Even more suspicious: the causality for the fall was recorded as “related” (to the treatment) on the serious adverse event form, but listed as “not related” on the adverse event CRF. A note states, “Please confirm correct causality.”
|Dismissing brand new health problems as unrelated to the treatment — For example, in one case, a female participant with no medical history of impaired kidney function was diagnosed with kidney stones and severe hypokalemia, requiring hospitalization, one month after her second dose. Yet despite her having no history of kidney problems, both events were dismissed as “not related” to the study treatment and no further investigation was done.|
In closing, Elijah wrote:24
“All the evidence gleaned over a limited time appears to back up whistleblower Jackson’s claims of poor trial site data management and raises questions as to how Ventavia conducted the Pfizer clinical trials.
The errors and anomalies in the CRFs also allude to her claims that the clinical research associates were not trained adequately, with many having had no prior clinical experience history.

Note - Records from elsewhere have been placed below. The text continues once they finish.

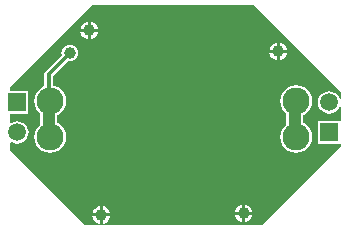
<source format=gbl>
%FSAX24Y24*%
%MOIN*%
G70*
G01*
G75*
G04 Layer_Physical_Order=2*
G04 Layer_Color=16711680*
%ADD10R,0.0500X0.0600*%
G04:AMPARAMS|DCode=11|XSize=39.4mil|YSize=43.3mil|CornerRadius=0mil|HoleSize=0mil|Usage=FLASHONLY|Rotation=225.000|XOffset=0mil|YOffset=0mil|HoleType=Round|Shape=Rectangle|*
%AMROTATEDRECTD11*
4,1,4,-0.0014,0.0292,0.0292,-0.0014,0.0014,-0.0292,-0.0292,0.0014,-0.0014,0.0292,0.0*
%
%ADD11ROTATEDRECTD11*%

%ADD12R,0.0394X0.0433*%
%ADD13R,0.0433X0.0394*%
%ADD14R,0.0310X0.0370*%
%ADD15R,0.0571X0.0177*%
%ADD16C,0.0197*%
%ADD17C,0.0118*%
%ADD18C,0.0900*%
%ADD19C,0.0591*%
%ADD20R,0.0591X0.0591*%
%ADD21C,0.0394*%
%ADD22C,0.7000*%
%ADD23C,0.0394*%
G36*
X011400Y004700D02*
Y004490D01*
X011351Y004480D01*
X011327Y004539D01*
X011267Y004617D01*
X011189Y004677D01*
X011098Y004714D01*
X011000Y004727D01*
X010902Y004714D01*
X010811Y004677D01*
X010733Y004617D01*
X010673Y004539D01*
X010636Y004448D01*
X010623Y004350D01*
X010636Y004252D01*
X010673Y004161D01*
X010733Y004083D01*
X010811Y004023D01*
X010902Y003986D01*
X011000Y003973D01*
X011098Y003986D01*
X011189Y004023D01*
X011267Y004083D01*
X011327Y004161D01*
X011351Y004220D01*
X011400Y004210D01*
Y003724D01*
X011400D01*
X011374D01*
X011365Y003724D01*
X011365Y003724D01*
Y003724D01*
X010626D01*
Y002976D01*
X011365D01*
X011365Y002976D01*
Y002976D01*
X011374Y002976D01*
X011400Y002950D01*
Y002900D01*
X008750Y000250D01*
X002850D01*
X000350Y002750D01*
Y003014D01*
X000395Y003036D01*
X000411Y003023D01*
X000502Y002986D01*
X000600Y002973D01*
X000698Y002986D01*
X000789Y003023D01*
X000867Y003083D01*
X000927Y003161D01*
X000964Y003252D01*
X000977Y003350D01*
X000964Y003448D01*
X000927Y003539D01*
X000867Y003617D01*
X000789Y003677D01*
X000698Y003714D01*
X000600Y003727D01*
X000502Y003714D01*
X000411Y003677D01*
X000395Y003664D01*
X000350Y003686D01*
Y003976D01*
X000974D01*
Y004724D01*
X000350D01*
Y004850D01*
X003100Y007600D01*
X008500D01*
X011400Y004700D01*
D02*
G37*
%LPC*%
G36*
X008100Y000943D02*
X008073Y000939D01*
X008000Y000909D01*
X007938Y000862D01*
X007891Y000800D01*
X007861Y000727D01*
X007857Y000700D01*
X008100D01*
Y000943D01*
D02*
G37*
G36*
X003450Y000893D02*
Y000650D01*
X003693D01*
X003689Y000677D01*
X003659Y000750D01*
X003612Y000812D01*
X003550Y000859D01*
X003477Y000889D01*
X003450Y000893D01*
D02*
G37*
G36*
X009900Y004933D02*
X009762Y004915D01*
X009633Y004862D01*
X009523Y004777D01*
X009438Y004667D01*
X009385Y004538D01*
X009367Y004400D01*
X009385Y004262D01*
X009438Y004133D01*
X009523Y004023D01*
X009572Y003985D01*
Y003615D01*
X009523Y003577D01*
X009438Y003467D01*
X009385Y003338D01*
X009367Y003200D01*
X009385Y003062D01*
X009438Y002933D01*
X009523Y002823D01*
X009633Y002738D01*
X009762Y002685D01*
X009900Y002667D01*
X010038Y002685D01*
X010167Y002738D01*
X010277Y002823D01*
X010362Y002933D01*
X010415Y003062D01*
X010433Y003200D01*
X010415Y003338D01*
X010362Y003467D01*
X010277Y003577D01*
X010167Y003662D01*
X010128Y003678D01*
Y003922D01*
X010167Y003938D01*
X010277Y004023D01*
X010362Y004133D01*
X010415Y004262D01*
X010433Y004400D01*
X010415Y004538D01*
X010362Y004667D01*
X010277Y004777D01*
X010167Y004862D01*
X010038Y004915D01*
X009900Y004933D01*
D02*
G37*
G36*
X008200Y000943D02*
Y000700D01*
X008443D01*
X008439Y000727D01*
X008409Y000800D01*
X008362Y000862D01*
X008300Y000909D01*
X008227Y000939D01*
X008200Y000943D01*
D02*
G37*
G36*
X003350Y000893D02*
X003323Y000889D01*
X003250Y000859D01*
X003188Y000812D01*
X003141Y000750D01*
X003111Y000677D01*
X003107Y000650D01*
X003350D01*
Y000893D01*
D02*
G37*
G36*
X003693Y000550D02*
X003450D01*
Y000307D01*
X003477Y000311D01*
X003550Y000341D01*
X003612Y000388D01*
X003659Y000450D01*
X003689Y000523D01*
X003693Y000550D01*
D02*
G37*
G36*
X003350D02*
X003107D01*
X003111Y000523D01*
X003141Y000450D01*
X003188Y000388D01*
X003250Y000341D01*
X003323Y000311D01*
X003350Y000307D01*
Y000550D01*
D02*
G37*
G36*
X008443Y000600D02*
X008200D01*
Y000357D01*
X008227Y000361D01*
X008300Y000391D01*
X008362Y000438D01*
X008409Y000500D01*
X008439Y000573D01*
X008443Y000600D01*
D02*
G37*
G36*
X008100D02*
X007857D01*
X007861Y000573D01*
X007891Y000500D01*
X007938Y000438D01*
X008000Y000391D01*
X008073Y000361D01*
X008100Y000357D01*
Y000600D01*
D02*
G37*
G36*
X002950Y006700D02*
X002707D01*
X002711Y006673D01*
X002741Y006600D01*
X002788Y006538D01*
X002850Y006491D01*
X002923Y006461D01*
X002950Y006457D01*
Y006700D01*
D02*
G37*
G36*
X009350Y006343D02*
Y006100D01*
X009593D01*
X009589Y006127D01*
X009559Y006200D01*
X009512Y006262D01*
X009450Y006309D01*
X009377Y006339D01*
X009350Y006343D01*
D02*
G37*
G36*
X002950Y007043D02*
X002923Y007039D01*
X002850Y007009D01*
X002788Y006962D01*
X002741Y006900D01*
X002711Y006827D01*
X002707Y006800D01*
X002950D01*
Y007043D01*
D02*
G37*
G36*
X003293Y006700D02*
X003050D01*
Y006457D01*
X003077Y006461D01*
X003150Y006491D01*
X003212Y006538D01*
X003259Y006600D01*
X003289Y006673D01*
X003293Y006700D01*
D02*
G37*
G36*
X009250Y006343D02*
X009223Y006339D01*
X009150Y006309D01*
X009088Y006262D01*
X009041Y006200D01*
X009011Y006127D01*
X009007Y006100D01*
X009250D01*
Y006343D01*
D02*
G37*
G36*
X002350Y006278D02*
X002278Y006269D01*
X002211Y006241D01*
X002153Y006197D01*
X002109Y006139D01*
X002081Y006072D01*
X002072Y006000D01*
X002081Y005930D01*
X001551Y005399D01*
X001520Y005354D01*
X001510Y005300D01*
Y004893D01*
X001433Y004862D01*
X001323Y004777D01*
X001238Y004667D01*
X001185Y004538D01*
X001167Y004400D01*
X001185Y004262D01*
X001238Y004133D01*
X001323Y004023D01*
X001372Y003985D01*
Y003615D01*
X001323Y003577D01*
X001238Y003467D01*
X001185Y003338D01*
X001167Y003200D01*
X001185Y003062D01*
X001238Y002933D01*
X001323Y002823D01*
X001433Y002738D01*
X001562Y002685D01*
X001700Y002667D01*
X001838Y002685D01*
X001967Y002738D01*
X002077Y002823D01*
X002162Y002933D01*
X002215Y003062D01*
X002233Y003200D01*
X002215Y003338D01*
X002162Y003467D01*
X002077Y003577D01*
X001967Y003662D01*
X001928Y003678D01*
Y003922D01*
X001967Y003938D01*
X002077Y004023D01*
X002162Y004133D01*
X002215Y004262D01*
X002233Y004400D01*
X002215Y004538D01*
X002162Y004667D01*
X002077Y004777D01*
X001967Y004862D01*
X001838Y004915D01*
X001790Y004921D01*
Y005242D01*
X002280Y005731D01*
X002350Y005722D01*
X002422Y005731D01*
X002489Y005759D01*
X002547Y005803D01*
X002591Y005861D01*
X002618Y005928D01*
X002628Y006000D01*
X002618Y006072D01*
X002591Y006139D01*
X002547Y006197D01*
X002489Y006241D01*
X002422Y006269D01*
X002350Y006278D01*
D02*
G37*
G36*
X003050Y007043D02*
Y006800D01*
X003293D01*
X003289Y006827D01*
X003259Y006900D01*
X003212Y006962D01*
X003150Y007009D01*
X003077Y007039D01*
X003050Y007043D01*
D02*
G37*
G36*
X009593Y006000D02*
X009350D01*
Y005757D01*
X009377Y005761D01*
X009450Y005791D01*
X009512Y005838D01*
X009559Y005900D01*
X009589Y005973D01*
X009593Y006000D01*
D02*
G37*
G36*
X009250D02*
X009007D01*
X009011Y005973D01*
X009041Y005900D01*
X009088Y005838D01*
X009150Y005791D01*
X009223Y005761D01*
X009250Y005757D01*
Y006000D01*
D02*
G37*
%LPD*%
D17*
X001650Y005300D02*
X002350Y006000D01*
X001650Y004400D02*
Y005300D01*
D18*
X009900Y003200D02*
D03*
X001700Y004400D02*
D03*
X009900D02*
D03*
X001700Y003200D02*
D03*
D19*
X011000Y004350D02*
D03*
X000600Y003350D02*
D03*
D20*
X011000D02*
D03*
X000600Y004350D02*
D03*
D21*
X009300Y006050D02*
D03*
X003000Y006750D02*
D03*
X003400Y000600D02*
D03*
X008150Y000650D02*
D03*
X002350Y006000D02*
D03*
D22*
X005800Y003800D02*
D03*
D23*
X001650Y003200D02*
Y004400D01*
X009850Y003200D02*
Y004400D01*
M02*

</source>
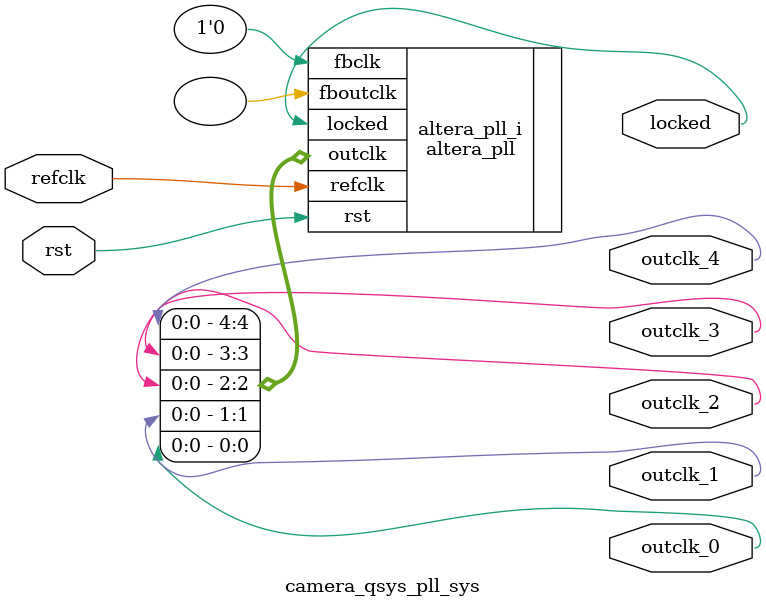
<source format=v>
`timescale 1ns/10ps
module  camera_qsys_pll_sys(

	// interface 'refclk'
	input wire refclk,

	// interface 'reset'
	input wire rst,

	// interface 'outclk0'
	output wire outclk_0,

	// interface 'outclk1'
	output wire outclk_1,

	// interface 'outclk2'
	output wire outclk_2,

	// interface 'outclk3'
	output wire outclk_3,

	// interface 'outclk4'
	output wire outclk_4,

	// interface 'locked'
	output wire locked
);

	altera_pll #(
		.fractional_vco_multiplier("false"),
		.reference_clock_frequency("50.0 MHz"),
		.operation_mode("normal"),
		.number_of_clocks(5),
		.output_clock_frequency0("120.000000 MHz"),
		.phase_shift0("0 ps"),
		.duty_cycle0(50),
		.output_clock_frequency1("120.000000 MHz"),
		.phase_shift1("6250 ps"),
		.duty_cycle1(50),
		.output_clock_frequency2("120.000000 MHz"),
		.phase_shift2("0 ps"),
		.duty_cycle2(50),
		.output_clock_frequency3("33.333333 MHz"),
		.phase_shift3("0 ps"),
		.duty_cycle3(50),
		.output_clock_frequency4("20.000000 MHz"),
		.phase_shift4("0 ps"),
		.duty_cycle4(50),
		.output_clock_frequency5("0 MHz"),
		.phase_shift5("0 ps"),
		.duty_cycle5(50),
		.output_clock_frequency6("0 MHz"),
		.phase_shift6("0 ps"),
		.duty_cycle6(50),
		.output_clock_frequency7("0 MHz"),
		.phase_shift7("0 ps"),
		.duty_cycle7(50),
		.output_clock_frequency8("0 MHz"),
		.phase_shift8("0 ps"),
		.duty_cycle8(50),
		.output_clock_frequency9("0 MHz"),
		.phase_shift9("0 ps"),
		.duty_cycle9(50),
		.output_clock_frequency10("0 MHz"),
		.phase_shift10("0 ps"),
		.duty_cycle10(50),
		.output_clock_frequency11("0 MHz"),
		.phase_shift11("0 ps"),
		.duty_cycle11(50),
		.output_clock_frequency12("0 MHz"),
		.phase_shift12("0 ps"),
		.duty_cycle12(50),
		.output_clock_frequency13("0 MHz"),
		.phase_shift13("0 ps"),
		.duty_cycle13(50),
		.output_clock_frequency14("0 MHz"),
		.phase_shift14("0 ps"),
		.duty_cycle14(50),
		.output_clock_frequency15("0 MHz"),
		.phase_shift15("0 ps"),
		.duty_cycle15(50),
		.output_clock_frequency16("0 MHz"),
		.phase_shift16("0 ps"),
		.duty_cycle16(50),
		.output_clock_frequency17("0 MHz"),
		.phase_shift17("0 ps"),
		.duty_cycle17(50),
		.pll_type("General"),
		.pll_subtype("General")
	) altera_pll_i (
		.rst	(rst),
		.outclk	({outclk_4, outclk_3, outclk_2, outclk_1, outclk_0}),
		.locked	(locked),
		.fboutclk	( ),
		.fbclk	(1'b0),
		.refclk	(refclk)
	);
endmodule


</source>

If such egregious findings are true at these sites, could they manifest at other trial sites around North America and beyond?”
Can You Trust Pfizer?
Pfizer, which was quickly given emergency use authorization (EUA) for its COVID-19 mRNA gene therapy shot, has a long list of criminal verdicts against it:
|In 2002, Pfizer and two subsidiaries paid $49 million to settle civil claims that it had failed to report best prices for its drug Lipitor, as is required under the Medicaid Drug Rebate Statute.25|
|In 2004, a Pfizer subsidiary Warner-Lambert pleaded guilty and paid more than $430 million to settle criminal charges and civil liability from fraudulent marketing practices.26|
|In 2007, another subsidiary was found guilty of paying out kickbacks for formulary placement of its drugs and had to pay a fine of $34 million.27|
|Two years later, in 2009, Pfizer was found guilty of health care fraud and ordered to pay the largest penalty ever for this kind of offense.28 When announcing the record penalty of $2.3 billion against the drug giant, the U.S. Department of Justice said one of the charges was a felony. The other charges stemmed from false actions and false claims submitted to federal health care programs.|
|In 2010, the company was again ordered to pay $142 million in damages for fraudulent marketing and promoting the drug Neurontin for unapproved uses.29|
|Less than 10 years later, in 2018, Pfizer was again caught in an illegal kickback scheme and agreed to pay $23.8 million to resolve claims that it used a foundation as a conduit to pay the copays of Medicare patients taking three of its drugs.30|
As noted in the journal Healthcare Policy in 2010,31 “Pfizer has been a ‘habitual offender,’ persistently engaging in illegal and corrupt marketing practices, bribing physicians and suppressing adverse trial results.” The article also highlights the crimes of Johnson & Johnson, another COVID jab maker.
Despite its tarnished history, we’re now expected to trust that everything Pfizer does is above-board. I don’t think so. A company that continues getting caught committing the same crimes over and over again clearly has a deeply established ethical rot within its corporate structure that fines simply have no effect over.
Has Pfizer committed fraud in its COVID jab trials as well? It sure looks that way. Time will tell whether attorneys will have enough for a conviction in the future. If fraud did take place, Pfizer can (and likely will) be held liable for the more than one million injuries its injection has caused in the U.S. alone, and we all look forward to that reckoning.